My name is Margot Dylan, and I'm a pariah.
On the 16th of April, I told my mother that I was gay. She threw the clay mug that I made for her before she found out I was gay, against the floral, peeling wallpaper mess of a wall, in our kitchen. The decaffeinated peppermint green tea left a wonderful aroma that almost cleansed the room of the stench of 'lesbian'.
I met Dylan Dunham a few days after that, and, a few days later, she was the first girl that I ever loved.
Dylan wore a red flannel jacket, and was a butch and sometimes a *****-but I loved her even at her tomboy cruelest.
Dylan smoked a cigarette that smelled like lonerism, and she looked at me like she didn't care. My heart skipped a beat, as cliche as it sounds, whenever she would remove the cigarette from her mouth, exhale, and look at me as smoke traveled up her face. I looked at her and knew that she was everything that I wasn't, and everything that I wanted.

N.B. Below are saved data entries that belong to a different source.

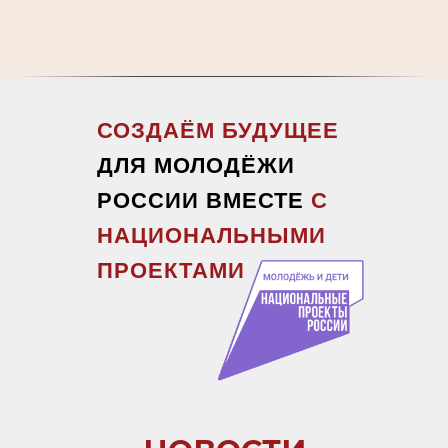
СОЗДАЁМ БУДУЩЕЕ
ДЛЯ МОЛОДЁЖИ
РОССИИ ВМЕСТЕ
С
НАЦИОНАЛЬНЫМИ
ПРОЕКТАМИ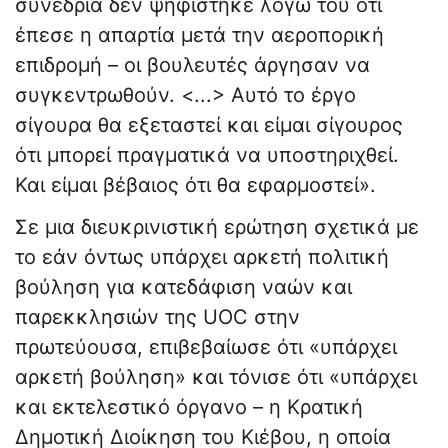
συνεδρία δεν ψηφίστηκε λόγω του ότι
έπεσε η απαρτία μετά την αεροπορική
επιδρομή – οι βουλευτές άργησαν να
συγκεντρωθούν. <...> Αυτό το έργο
σίγουρα θα εξεταστεί και είμαι σίγουρος
ότι μπορεί πραγματικά να υποστηριχθεί.
Και είμαι βέβαιος ότι θα εφαρμοστεί».
Σε μια διευκρινιστική ερώτηση σχετικά με
το εάν όντως υπάρχει αρκετή πολιτική
βούληση για κατεδάφιση ναών και
παρεκκλησιών της UOC στην
πρωτεύουσα, επιβεβαίωσε ότι «υπάρχει
αρκετή βούληση» και τόνισε ότι «υπάρχει
και εκτελεστικό όργανο – η Κρατική
Δημοτική Διοίκηση του Κιέβου, η οποία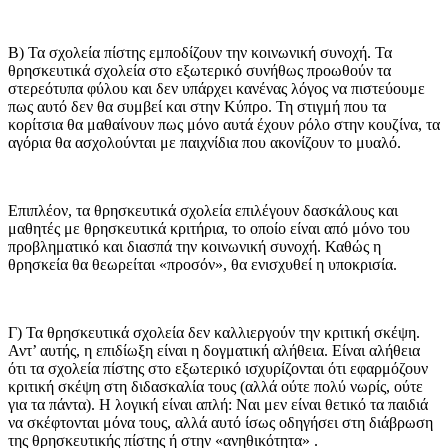
Β) Τα σχολεία πίστης εμποδίζουν την κοινωνική συνοχή. Τα
θρησκευτικά σχολεία στο εξωτερικό συνήθως προωθούν τα
στερεότυπα φύλου και δεν υπάρχει κανένας λόγος να πιστεύουμε
πως αυτό δεν θα συμβεί και στην Κύπρο. Τη στιγμή που τα
κορίτσια θα μαθαίνουν πως μόνο αυτά έχουν ρόλο στην κουζίνα, τα
αγόρια θα ασχολούνται με παιχνίδια που ακονίζουν το μυαλό.
Επιπλέον, τα θρησκευτικά σχολεία επιλέγουν δασκάλους και
μαθητές με θρησκευτικά κριτήρια, το οποίο είναι από μόνο του
προβληματικό και διασπά την κοινωνική συνοχή. Καθώς η
θρησκεία θα θεωρείται «προσόν», θα ενισχυθεί η υποκρισία.
Γ) Τα θρησκευτικά σχολεία δεν καλλιεργούν την κριτική σκέψη.
Αντ’ αυτής, η επιδίωξη είναι η δογματική αλήθεια. Είναι αλήθεια
ότι τα σχολεία πίστης στο εξωτερικό ισχυρίζονται ότι εφαρμόζουν
κριτική σκέψη στη διδασκαλία τους (αλλά ούτε πολύ νωρίς, ούτε
για τα πάντα). Η λογική είναι απλή: Ναι μεν είναι θετικό τα παιδιά
να σκέφτονται μόνα τους, αλλά αυτό ίσως οδηγήσει στη διάβρωση
της θρησκευτικής πίστης ή στην «ανηθικότητα» .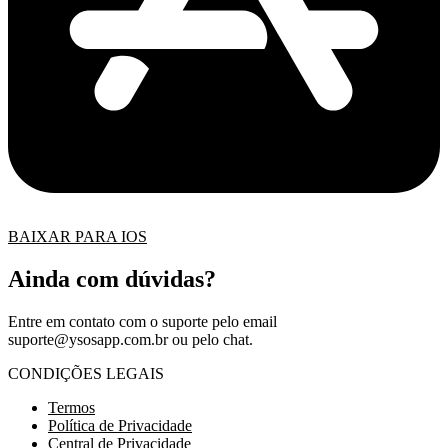
BAIXAR PARA IOS
Ainda com dúvidas?
Entre em contato com o suporte pelo email
suporte@ysosapp.com.br
ou pelo chat.
CONDIÇÕES LEGAIS
Termos
Política de Privacidade
Central de Privacidade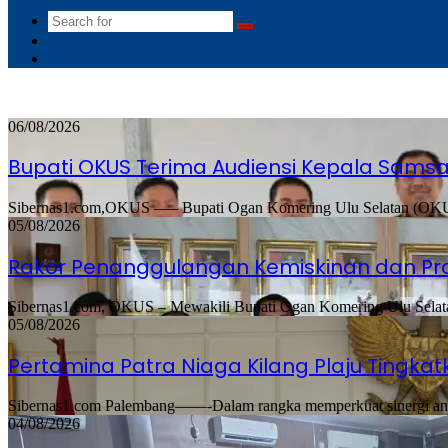
Search
Switch
for
skin
Sidebar
06/08/2026
Bupati OKUS Terima Audiensi Kepala Samsa
Sibernas1.com,OKUS —– Bupati Ogan Komering Ulu Selatan (OKU Se
05/08/2026
Rakor Penanggulangan Kemiskinan dan Pr
Sibernas1.com, OKUS – Mewakili Bupati Ogan Komering Ulu Selata
05/08/2026
Pertamina Patra Niaga Kilang Plaju Tingk
Sibernas1.com Palembang——-Dalam rangka memperkuat sinergi antar
04/08/2026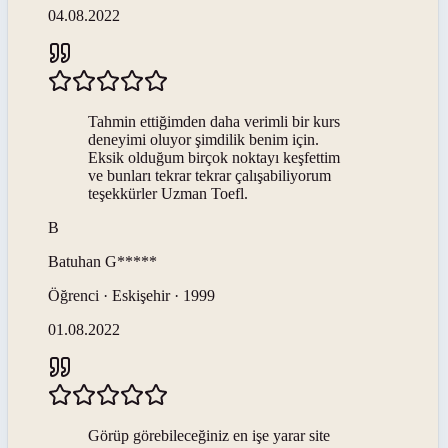
04.08.2022
Tahmin ettiğimden daha verimli bir kurs
deneyimi oluyor şimdilik benim için.
Eksik olduğum birçok noktayı keşfettim
ve bunları tekrar tekrar çalışabiliyorum
teşekkürler Uzman Toefl.
B
Batuhan
G*****
Öğrenci · Eskişehir · 1999
01.08.2022
Görüp görebileceğiniz en işe yarar site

Dylan was Dianne, before and after school. Dylan was Dianne, who wore floral dresses and lipstick and who ditched her butch clothing in her locker before leaving. Dylan was Dianne, who was straight and who thought Tyler Wesson, from church, was cute. Dylan was Dianne, who had a short hair cut because of track and field, because she explained that she ran a faster time with less hair. Dylan was Dianne, who didn't associate with me before or after school because her parents knew that I was gay.

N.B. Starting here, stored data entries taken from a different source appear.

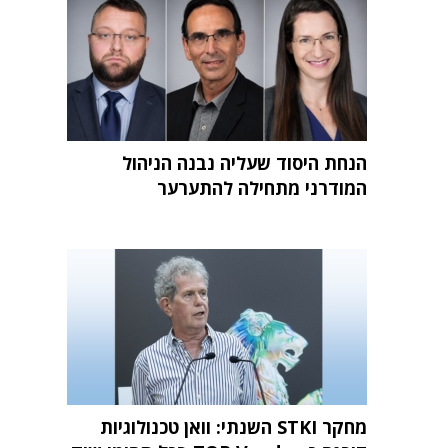
הנחת היסוד שעליה נבנה הניהול
המודרני מתחילה להתערער
מחקר STKI השנתי: וואן טכנולוגיות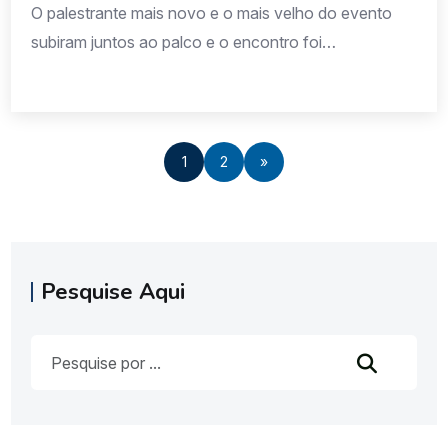
O palestrante mais novo e o mais velho do evento
subiram juntos ao palco e o encontro foi
simbólico.Um falou sobre adolescência digital e os
riscos dos algoritmos.O outro, sobre a
gerontolescência e a revolução da longevidade.
João Archegas, coordenador do @itsriodejaneiro, e
1
2
»
Dr. Alexandre Kalache, presidente do @ilc.br, se
encontraram no Marketing Network Brasil, […]
Pesquise Aqui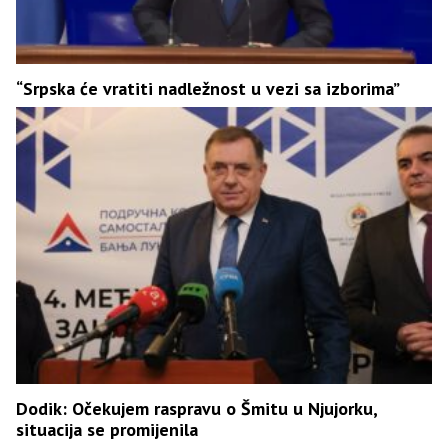
“Srpska će vratiti nadležnost u vezi sa izborima”
Dodik: Očekujem raspravu o Šmitu u Njujorku,
situacija se promijenila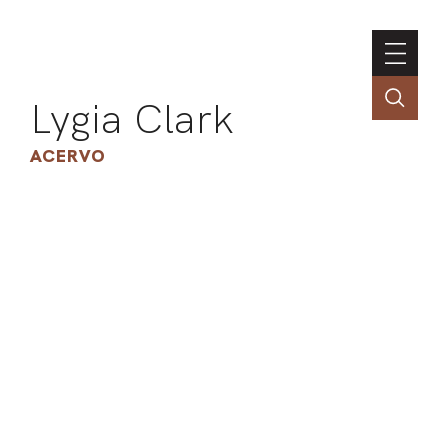
Lygia Clark
ACERVO
ASSOC
CONT
ENGLI
LIN
OBR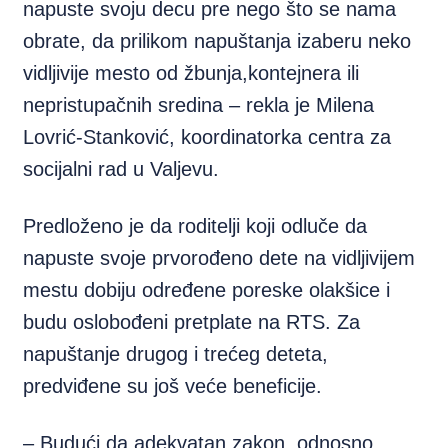
napuste svoju decu pre nego što se nama
obrate, da prilikom napuštanja izaberu neko
vidljivije mesto od žbunja,kontejnera ili
nepristupačnih sredina – rekla je Milena
Lovrić-Stanković, koordinatorka centra za
socijalni rad u Valjevu.
Predloženo je da roditelji koji odluče da
napuste svoje prvorođeno dete na vidljivijem
mestu dobiju određene poreske olakšice i
budu oslobođeni pretplate na RTS. Za
napuštanje drugog i trećeg deteta,
predviđene su još veće beneficije.
– Budući da adekvatan zakon, odnosno,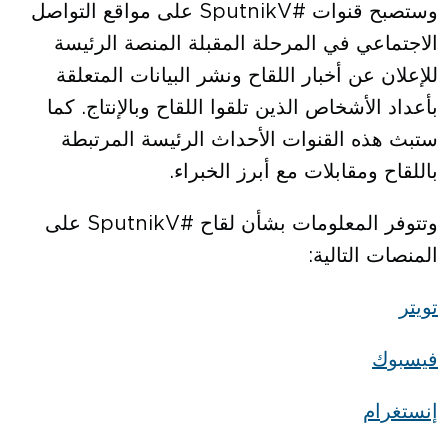
وستصبح قنوات #SputnikV على مواقع التواصل
الاجتماعي في المرحلة المقبلة المنصة الرئيسة
للإعلان عن أخبار اللقاح ونشر البيانات المتعلقة
بأعداد الأشخاص الذين تلقوا اللقاح وبالإنتاج. كما
ستبث هذه القنوات الأحداث الرئيسة المرتبطة
باللقاح ومقابلات مع أبرز الخبراء.
وتتوفر المعلومات بشأن لقاح #SputnikV على
المنصات التالية:
تويتر
فيسبوك
إنستغرام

During school hours, the only thing Dylan did keep from Dianne was the lipstick. I was envious of the cigarette because of it's burgundy stains. We would stand in a stall, as she looked across from me, after each drag. She frequently offered her cigarettes, but I refused because I only let love **** me. If she ever brought alcohol, sometimes she'd kiss me. I told her that I loved her and she said, "I know."
The only thing that Dylan kept from me was my heart, before she started to smoke cigarettes in the bathroom with Annie Way.